In Growing Up Empty Schwartz-Noble lends an impassioned and provocative voice to the millions of people suffering from hunger of epidemic proportions in the world's most prosperous country, people whose stories are often denied or discredited. By giving the silenced hungry in America a place at the table, Schwartz-Noble shatters stereotypes about who they are and why they are hungry. Of the 23.3 million people who requested assistance from America's Second Harvest agencies in 2001, 40 percent were working adults.

From coast to coast, from rural communities to suburbia to the inner city, the hidden stories of hunger uncovered in this book are both familiar and yet somehow fresh in their ability to evoke the helplessness and hope of people who struggle to find daily bread. Cautious of having "risked sentimentality," Schwartz-Noble presents hungry people and their difficult choices with dignity, yet without bowdlerization or censure. This remarkable collection of stories, the fruit of Schwartz-Nobel's personal investigation, is sandwiched between a brief history of public awareness about hunger in America and an analysis of the root causes of hunger. Attributing the hunger epidemic to the enormous cuts in nutrition programs in the 1980s, Schwartz-Nobel accurately chronicles policymakers' denial of hunger and their failure to fund programs that address the needs of hungry people. Unfortunately, when it comes to welfare, the current political rhetoric of compassion appears to be as empty as the refrigerators of the people whose stories Schwartz-Nobel tells.

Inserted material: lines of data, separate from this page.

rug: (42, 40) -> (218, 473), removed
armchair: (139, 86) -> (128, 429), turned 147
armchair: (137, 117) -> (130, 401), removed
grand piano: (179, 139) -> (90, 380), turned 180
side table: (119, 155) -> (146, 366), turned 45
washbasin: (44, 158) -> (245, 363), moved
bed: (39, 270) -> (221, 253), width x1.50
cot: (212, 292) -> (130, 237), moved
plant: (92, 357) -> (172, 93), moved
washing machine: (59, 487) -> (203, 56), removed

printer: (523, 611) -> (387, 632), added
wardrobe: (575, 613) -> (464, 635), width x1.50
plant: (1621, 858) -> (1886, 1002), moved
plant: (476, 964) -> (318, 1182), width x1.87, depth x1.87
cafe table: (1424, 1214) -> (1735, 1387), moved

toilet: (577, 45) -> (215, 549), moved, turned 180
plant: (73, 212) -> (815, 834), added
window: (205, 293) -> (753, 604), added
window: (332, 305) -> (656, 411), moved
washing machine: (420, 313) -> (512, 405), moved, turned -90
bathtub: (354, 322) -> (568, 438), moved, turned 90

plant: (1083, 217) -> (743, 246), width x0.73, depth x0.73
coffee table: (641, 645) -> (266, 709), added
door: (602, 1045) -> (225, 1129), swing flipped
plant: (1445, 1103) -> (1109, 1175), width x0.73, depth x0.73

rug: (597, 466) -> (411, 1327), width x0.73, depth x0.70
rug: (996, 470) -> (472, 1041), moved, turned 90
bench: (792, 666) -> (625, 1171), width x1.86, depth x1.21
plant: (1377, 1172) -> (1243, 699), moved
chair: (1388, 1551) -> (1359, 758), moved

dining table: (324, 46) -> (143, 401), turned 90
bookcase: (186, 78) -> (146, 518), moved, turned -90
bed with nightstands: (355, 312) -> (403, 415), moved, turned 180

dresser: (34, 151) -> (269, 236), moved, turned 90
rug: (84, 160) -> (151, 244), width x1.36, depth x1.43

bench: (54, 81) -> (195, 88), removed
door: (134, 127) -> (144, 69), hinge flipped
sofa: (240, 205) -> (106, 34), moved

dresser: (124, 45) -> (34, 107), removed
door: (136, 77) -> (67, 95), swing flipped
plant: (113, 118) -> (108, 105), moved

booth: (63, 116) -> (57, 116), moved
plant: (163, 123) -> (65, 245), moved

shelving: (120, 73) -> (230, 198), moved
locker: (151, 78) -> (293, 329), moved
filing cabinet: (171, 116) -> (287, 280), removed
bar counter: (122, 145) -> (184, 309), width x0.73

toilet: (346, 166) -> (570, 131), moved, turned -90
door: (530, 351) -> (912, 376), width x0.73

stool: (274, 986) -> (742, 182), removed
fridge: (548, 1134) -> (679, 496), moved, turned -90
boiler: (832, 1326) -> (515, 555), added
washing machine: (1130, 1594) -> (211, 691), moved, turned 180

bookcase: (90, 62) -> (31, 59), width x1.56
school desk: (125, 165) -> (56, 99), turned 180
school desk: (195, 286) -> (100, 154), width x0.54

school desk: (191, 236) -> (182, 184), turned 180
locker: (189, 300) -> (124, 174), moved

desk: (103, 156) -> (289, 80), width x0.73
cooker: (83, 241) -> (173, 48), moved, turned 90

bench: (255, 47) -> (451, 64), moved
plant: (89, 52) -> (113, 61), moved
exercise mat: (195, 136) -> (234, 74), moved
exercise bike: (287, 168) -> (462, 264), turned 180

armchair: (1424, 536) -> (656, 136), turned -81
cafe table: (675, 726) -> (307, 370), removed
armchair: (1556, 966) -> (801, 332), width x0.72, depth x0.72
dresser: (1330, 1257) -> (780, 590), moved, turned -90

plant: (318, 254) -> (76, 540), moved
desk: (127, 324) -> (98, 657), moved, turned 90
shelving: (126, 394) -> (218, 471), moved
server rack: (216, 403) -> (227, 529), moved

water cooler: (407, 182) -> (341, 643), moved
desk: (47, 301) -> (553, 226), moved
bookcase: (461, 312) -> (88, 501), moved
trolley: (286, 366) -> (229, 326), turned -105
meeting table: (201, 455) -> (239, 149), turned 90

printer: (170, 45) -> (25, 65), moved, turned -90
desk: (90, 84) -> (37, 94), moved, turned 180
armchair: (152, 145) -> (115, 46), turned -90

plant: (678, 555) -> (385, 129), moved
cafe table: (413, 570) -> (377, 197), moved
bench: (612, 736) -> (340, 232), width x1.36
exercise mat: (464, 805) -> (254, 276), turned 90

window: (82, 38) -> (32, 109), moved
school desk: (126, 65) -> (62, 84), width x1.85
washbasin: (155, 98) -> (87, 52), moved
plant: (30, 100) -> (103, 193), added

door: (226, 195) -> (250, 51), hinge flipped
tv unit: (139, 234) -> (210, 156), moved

Growing Up Empty is both a shining example advocacy journalism and a bold challenge to the reader. You simply cannot read this book without feeling a sense of urgency and forming the resolve to do something. Schwartz-Noble does a superb job of describing the critical role of charities that meet the immediate needs of hungry people in the absence of adequate public policy. I wish she had also described what churches, charities and advocacy groups are doing to influence important legislation. She is clear, however, that "ending poverty and hunger means more than just ending welfare and asking charity to do the impossible by picking up the shortfall caused by massive food stamp cuts." The only way to end hunger is to make fundamental changes in the systems that keep people stuck in poverty.

David Beckmann

David Beckmann is president of Bread for the World.